O levantamento faz parte do estudo “Mais do Mesmo”, que analisa como a combinação entre excesso de estímulos, lógica algorítmica e a delegação crescente do pensamento — agora também para ferramentas de inteligência artificial — está reorganizando a forma como indivíduos constroem suas identidades.
Segundo o estudo, a repetição constante de conteúdos e comportamentos, com pequenas variações, contribui para a perda de contato com características humanas como sensibilidade, pensamento crítico, curiosidade e capacidade de confronto.
“Quando tudo aquilo com que entramos em contato se torna uma espiral de repetições disfarçadas de novidade, enfraquecemos a nossa personalidade, nossos critérios e o senso de realidade”, afirma Sabrina Abud, cofundadora da Página 3 e diretora do estudo.
Segundo o estudo, os impactos não se restringem ao plano individual. A pesquisa aponta que, à medida que o repertório cultural se estreita e a reflexão passa a ser delegada, o debate público tende a se empobrecer. Esse processo reduz a capacidade de discordância, dificulta conversas complexas e limita a produção de visões originais, abrindo espaço para consensos artificiais e comportamentos de manada. Instituições como escolas e empresas também são citadas como agentes que reforçam esse ciclo ao priorizar alinhamento e punir a divergência.

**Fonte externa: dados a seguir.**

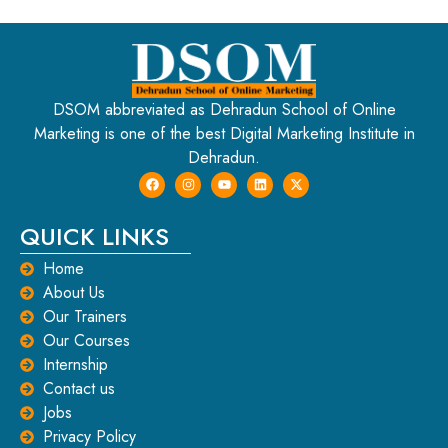
DSOM abbreviated as Dehradun School of Online
Marketing is one of the best Digital Marketing Institute in
Dehradun.
QUICK LINKS
Home
About Us
Our Trainers
Our Courses
Internship
Contact us
Jobs
Privacy Policy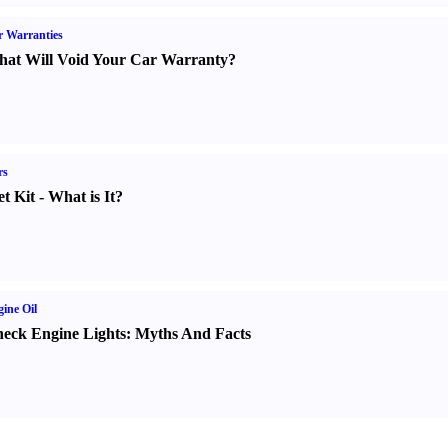
 Warranties
at Will Void Your Car Warranty
?
rs
t Kit
-
What is It
?
ine Oil
eck Engine Lights
:
Myths And Facts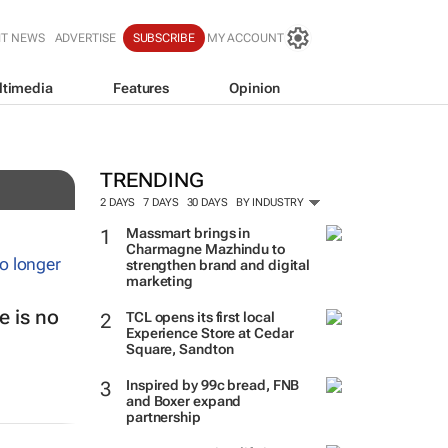
IT NEWS
ADVERTISE
SUBSCRIBE
MY ACCOUNT
ltimedia
Features
Opinion
TRENDING
2 DAYS
7 DAYS
30 DAYS
BY INDUSTRY
Massmart brings in
Charmagne Mazhindu to
strengthen brand and digital
marketing
 is no
TCL opens its first local
Experience Store at Cedar
Square, Sandton
Inspired by 99c bread, FNB
and Boxer expand
partnership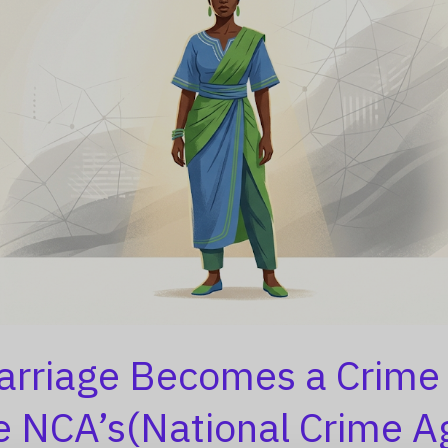
rriage Becomes a Crime
e NCA’s(National Crime A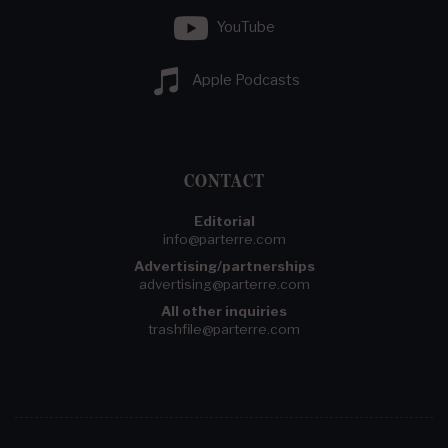
YouTube
Apple Podcasts
CONTACT
Editorial
info@parterre.com
Advertising/partnerships
advertising@parterre.com
All other inquiries
trashfile@parterre.com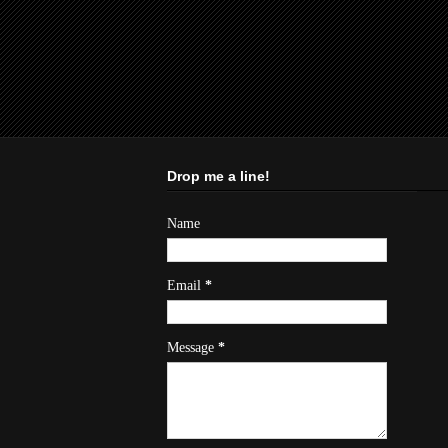
Drop me a line!
Name
Email
*
Message
*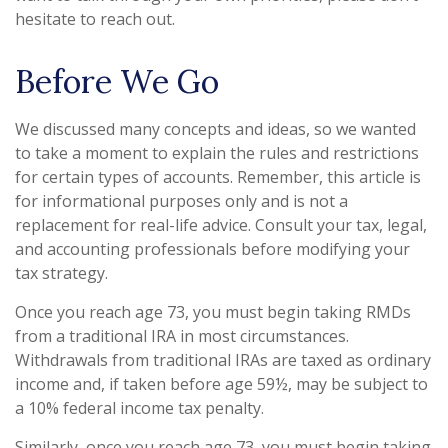
hesitate to reach out.
Before We Go
We discussed many concepts and ideas, so we wanted
to take a moment to explain the rules and restrictions
for certain types of accounts. Remember, this article is
for informational purposes only and is not a
replacement for real-life advice. Consult your tax, legal,
and accounting professionals before modifying your
tax strategy.
Once you reach age 73, you must begin taking RMDs
from a traditional IRA in most circumstances.
Withdrawals from traditional IRAs are taxed as ordinary
income and, if taken before age 59½, may be subject to
a 10% federal income tax penalty.
Similarly, once you reach age 73, you must begin taking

“Já estamos assistindo pessoas que terceirizam partes inteiras do processo de pensar. Com a entrada dos agentes de IA em nossas vidas, esse cenário tende a piorar, já que a delegação da ação e do pensamento será muito maior”, destaca Georgia Reinés, cofundadora da consultoria.

Apesar do diagnóstico crítico, o estudo evita um tom fatalista. De acordo com a Página 3, é possível reconstruir o pensamento próprio por meio da ampliação do repertório cultural, da retomada de conversas mais longas, do exercício da escrita e da fala como ferramentas de organização interna e da recuperação do tempo necessário à reflexão, hoje comprimido pela lógica de notificações e atalhos cognitivos.
“Ser você mesmo não é ser oposição ao mundo. É conseguir pensar por conta própria. O coletivo precisa de indivíduos críticos para não virar um rebanho; e o indivíduo precisa do coletivo para não perder o sentido da própria existência”, conclui Abud.
Entre outros dados destacados pelo estudo, 63% dos brasileiros afirmam que as pessoas eram mais autênticas e diferentes entre si no passado, enquanto 49% dizem já ter recebido mensagens que pareciam ter sido geradas por inteligência artificial. Além disso, 76% relatam que está cada vez mais difícil conversar e se relacionar com os outros.
Quando questionados sobre o perfil dos melhores profissionais do futuro, os entrevistados apontaram como principais características a capacidade de analisar criticamente informações trazidas por IAs (60%), interpretar antes de agir (49%), pensar e criar de forma única (41%) e, em menor proporção, elaborar os melhores prompts (39%).